In the course of modern times the concept of paradise also changes. It becomes more secularised, relieved of its religious load. People become more and more convinced that human happiness should be achieved in this life, in the here and now. In eighteenth century Enlightenment there was renewed optimism that thrived because of science and technology, liberalism and socialism, and thus this idea became a true craze. All these things were expected to contribute to a self-created dignified existence on earth. Based on the modern ideas of the Enlightenment many illusions were fostered in the nineteenth and twentieth century, which in due course became disillusions.
These ‘grand narratives’, initially religious and later ideological, did not seem to lead to the expected paradise on earth. In present Western society this led, via a detour in post-modernism, to the realisation that interpretation of ‘meaning’ is a responsibility to be taken by each individual separately. Although the metaphor of paradise is still very much alive and anchored into our collective history, it is now more than ever clear that everybody ascribes a different meaning to this metaphor, be it consciously or unconsciously.
Even though we cannot define ‘The Garden of Eden’ unequivocally, three basic motives still lie at the foundation of everyone’s personal interpretation.
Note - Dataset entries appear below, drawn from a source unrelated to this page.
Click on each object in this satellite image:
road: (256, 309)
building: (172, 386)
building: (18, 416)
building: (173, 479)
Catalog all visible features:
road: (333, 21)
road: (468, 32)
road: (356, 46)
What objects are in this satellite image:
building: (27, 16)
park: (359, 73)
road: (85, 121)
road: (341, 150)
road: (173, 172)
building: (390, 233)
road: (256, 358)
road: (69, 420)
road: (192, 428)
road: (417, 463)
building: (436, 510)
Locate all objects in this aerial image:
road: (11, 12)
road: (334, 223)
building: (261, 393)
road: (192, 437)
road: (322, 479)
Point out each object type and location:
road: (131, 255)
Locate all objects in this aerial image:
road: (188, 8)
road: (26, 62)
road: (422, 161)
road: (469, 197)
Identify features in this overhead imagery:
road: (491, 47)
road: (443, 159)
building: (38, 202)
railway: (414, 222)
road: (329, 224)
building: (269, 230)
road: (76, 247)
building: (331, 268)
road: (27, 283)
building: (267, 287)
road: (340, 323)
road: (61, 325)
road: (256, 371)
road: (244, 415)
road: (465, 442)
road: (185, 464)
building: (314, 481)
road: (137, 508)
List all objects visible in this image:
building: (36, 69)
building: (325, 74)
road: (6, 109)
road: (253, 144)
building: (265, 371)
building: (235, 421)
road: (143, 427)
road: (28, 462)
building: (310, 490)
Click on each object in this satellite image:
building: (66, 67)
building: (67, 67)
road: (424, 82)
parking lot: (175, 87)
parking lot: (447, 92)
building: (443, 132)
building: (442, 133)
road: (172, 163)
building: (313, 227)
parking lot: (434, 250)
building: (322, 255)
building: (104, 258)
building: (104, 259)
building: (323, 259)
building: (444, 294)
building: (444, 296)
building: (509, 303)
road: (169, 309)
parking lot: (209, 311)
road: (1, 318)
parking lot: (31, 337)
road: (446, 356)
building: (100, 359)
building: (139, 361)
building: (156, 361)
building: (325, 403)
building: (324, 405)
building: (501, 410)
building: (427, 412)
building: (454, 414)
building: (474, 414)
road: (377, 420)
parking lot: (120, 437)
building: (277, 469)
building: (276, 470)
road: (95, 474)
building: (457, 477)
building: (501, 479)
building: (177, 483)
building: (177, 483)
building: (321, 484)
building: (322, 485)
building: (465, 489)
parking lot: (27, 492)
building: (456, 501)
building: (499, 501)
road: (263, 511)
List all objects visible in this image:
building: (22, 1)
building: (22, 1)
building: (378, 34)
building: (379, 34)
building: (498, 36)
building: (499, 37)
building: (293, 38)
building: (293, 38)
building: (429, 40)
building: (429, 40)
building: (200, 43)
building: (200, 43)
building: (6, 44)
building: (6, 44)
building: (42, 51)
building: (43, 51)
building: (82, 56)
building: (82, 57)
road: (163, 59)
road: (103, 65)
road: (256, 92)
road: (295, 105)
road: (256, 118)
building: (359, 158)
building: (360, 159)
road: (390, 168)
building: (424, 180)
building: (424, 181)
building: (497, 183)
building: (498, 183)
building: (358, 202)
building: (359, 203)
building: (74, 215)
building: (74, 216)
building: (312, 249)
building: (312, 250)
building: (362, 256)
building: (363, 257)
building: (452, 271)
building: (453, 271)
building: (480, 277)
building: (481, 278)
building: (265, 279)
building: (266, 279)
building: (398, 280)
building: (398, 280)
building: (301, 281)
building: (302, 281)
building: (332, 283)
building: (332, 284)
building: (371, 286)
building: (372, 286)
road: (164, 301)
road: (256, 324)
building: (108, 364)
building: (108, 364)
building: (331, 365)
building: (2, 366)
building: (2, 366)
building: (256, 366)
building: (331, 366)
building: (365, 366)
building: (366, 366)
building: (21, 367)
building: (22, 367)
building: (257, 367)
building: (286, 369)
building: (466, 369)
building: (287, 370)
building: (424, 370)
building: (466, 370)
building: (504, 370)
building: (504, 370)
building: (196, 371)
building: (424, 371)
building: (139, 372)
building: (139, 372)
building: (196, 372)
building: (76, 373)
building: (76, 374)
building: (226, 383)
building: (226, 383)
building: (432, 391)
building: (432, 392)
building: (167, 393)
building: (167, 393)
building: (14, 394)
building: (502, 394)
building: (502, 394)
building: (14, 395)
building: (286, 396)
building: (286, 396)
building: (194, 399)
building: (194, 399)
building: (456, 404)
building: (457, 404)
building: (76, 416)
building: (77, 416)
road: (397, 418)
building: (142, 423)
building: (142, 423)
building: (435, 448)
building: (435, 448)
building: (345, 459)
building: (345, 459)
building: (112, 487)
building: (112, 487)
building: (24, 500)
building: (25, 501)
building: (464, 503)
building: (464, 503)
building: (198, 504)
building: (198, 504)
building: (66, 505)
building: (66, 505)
To begin with there is of course the desire for happiness, in a world in which there is no suffering and where no one falls short. Secondly, there is the expulsion motif, the nostalgia for the paradise out of which according to the Bible we have been definitely expelled. And finally, the question why, the motif of our human deficiency, expulsion due to our own human behaviour.
There is another thought hidden in the biblical story: finiteness and individuality set in after the fall of man. Essential qualities of our existence, for example the fact that we will eventually die, or to name something completely different, the fact that we have to support ourselves, disappear behind the horizon when we envisage paradise. Evidently, man can only fully become man after he leaves the illusion of paradise behind completely. Paradise is not only indefinable, but it is also an ideal beyond our reach.